- Professor at Institute of Japan Studies
- Classical Japanese Literature
Let's travel the fertile world of the classics together!
The topic of my research is waka poetry of Japan's medieval period (12th to 16th centuries). I am interested in medieval waka poetry as intellectual literature which recreated the classical world before it into a new world. I aim to understand this from a historical perspective and also explore how contemporary people responded to it.
The reason that the classics are still read today is surely due to their outstanding quality. In order to interpret such works precisely, in my lectures we look at them not only in printed type but also in a form close to the original texts. Both students researching Japanese literature and those in fields related to Japanese language--even those who are focused on topics in the modern period--should get acquainted with hand-copied manuscript books (shahon) and woodblock printed books (hanpon). I am very keen for students to become aware of the kinds of paper and the kinds of characters that were used, and what forms such works took in the classical period. As part of my seminar class we also go to an exhibition of classical texts about twice a year to be able to look at originals that we do not normally have the opportunity to see.
I will be teaching classes in "Japanese Culture Studies" and "Research in Comparative Literature and Culture," for students across both masters' programs. As the Japan Studies program aims to look at Japan from an international perspective, I would like students from outside of Japan who have never been in contact with classical Japanese, and Japanese students who have forgotten the classical Japanese they learned in high school to be able to read such works as an introduction (or reintroduction) to classical Japanese. Even if they do not reach a level at which they are able to read the texts with ease, the experience of working with such classical documents will help students to become aware of comparisons, contrasts, and other new viewpoints in their fields of specialization.

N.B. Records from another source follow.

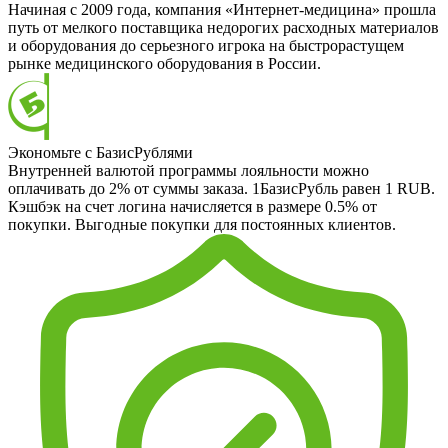
Начиная с 2009 года, компания «Интернет-медицина» прошла
путь от мелкого поставщика недорогих расходных материалов
и оборудования до серьезного игрока на быстрорастущем
рынке медицинского оборудования в России.
Экономьте с БазисРублями
Внутренней валютой программы лояльности можно
оплачивать до 2% от суммы заказа. 1БазисРубль равен 1 RUB.
Кэшбэк на счет логина начисляется в размере 0.5% от
покупки. Выгодные покупки для постоянных клиентов.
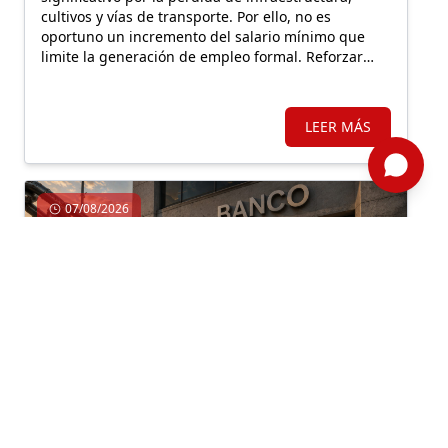
cultivos y vías de transporte. Por ello, no es
oportuno un incremento del salario mínimo que
limite la generación de empleo formal. Reforzar
Llamkasun Perú resultaría más eficiente para
mejorar los ingresos de la población vulnerable y,
en simultáneo, avanzar en obras de prevención.
LEER MÁS
07/08/2026
Economía, Inversión, Regulación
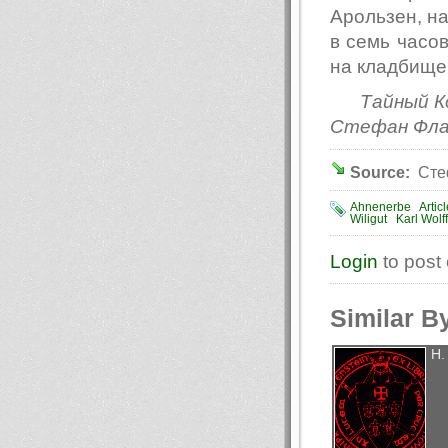
Арользен, на
в семь часов
на кладбище
Тайный К
Стефан Фла
Source:
Стеф
Ahnenerbe
Artic
Wiligut
Karl Wolff
Login
to post
Similar B
Н.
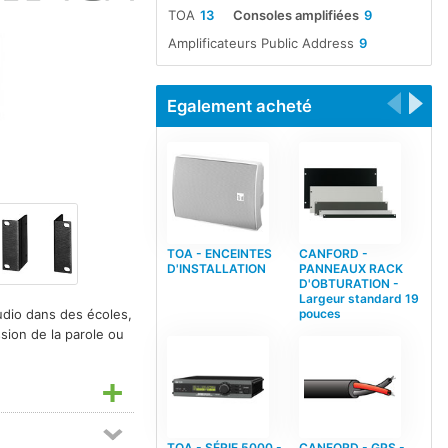
TOA
13
Consoles amplifiées
9
Amplificateurs Public Address
9
Egalement acheté
TOA - ENCEINTES
CANFORD -
D'INSTALLATION
PANNEAUX RACK
D'OBTURATION -
Largeur standard 19
pouces
udio dans des écoles,
sion de la parole ou
TOA - SÉRIE 5000 -
CANFORD - GPS -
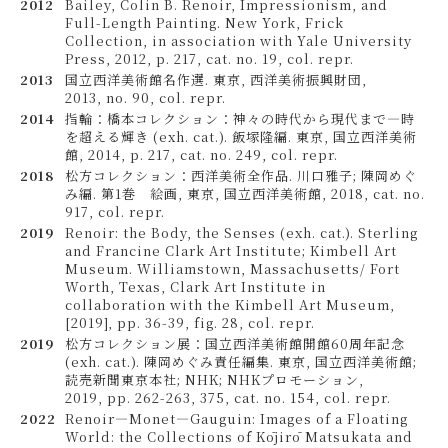
2012
Bailey, Colin B. Renoir, Impressionism, and
Full-Length Painting. New York, Frick
Collection, in association with Yale University
Press, 2012, p. 217, cat. no. 19, col. repr.
2013
国立西洋美術館名作選. 東京, 西洋美術振興財団,
2013, no. 90, col. repr.
2014
指輪：橋本コレクション：神々の時代から現代まで—時
を超える輝き (exh. cat.). 飯塚隆編. 東京, 国立西洋美術
館, 2014, p. 217, cat. no. 249, col. repr.
2018
松方コレクション：西洋美術全作品. 川口雅子; 陳岡めぐ
み編. 第1巻 絵画, 東京, 国立西洋美術館, 2018, cat. no.
917, col. repr.
2019
Renoir: the Body, the Senses (exh. cat.). Sterling
and Francine Clark Art Institute; Kimbell Art
Museum. Williamstown, Massachusetts/ Fort
Worth, Texas, Clark Art Institute in
collaboration with the Kimbell Art Museum,
[2019], pp. 36-39, fig. 28, col. repr.
2019
松方コレクション展：国立西洋美術館開館60周年記念
(exh. cat.). 陳岡めぐみ責任編集. 東京, 国立西洋美術館;
読売新聞東京本社; NHK; NHKプロモーション,
2019, pp. 262-263, 375, cat. no. 154, col. repr.
2022
Renoir—Monet—Gauguin: Images of a Floating
World: the Collections of Kōjirō Matsukata and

There is a broad range of fields related to classical Japanese, and I also do not limit myself to the medieval period--in the past year, I have been concentrating on a commentary for an anthology of Masaoka Shiki's poetry. My students are also involved in research across a range of topics. I have been teaching classical Japanese here at TUFS for almost 30 years now, and I am happy when I get news of graduates who are highly active in research in their own countries. In fact, some of the international students that I am supervising now are students of those graduates. The Japan Studies program is unique in that students from Japan and overseas, from various different cultural backgrounds, study classical Japanese literature together and tackle research that allows them to make use of their respective strengths.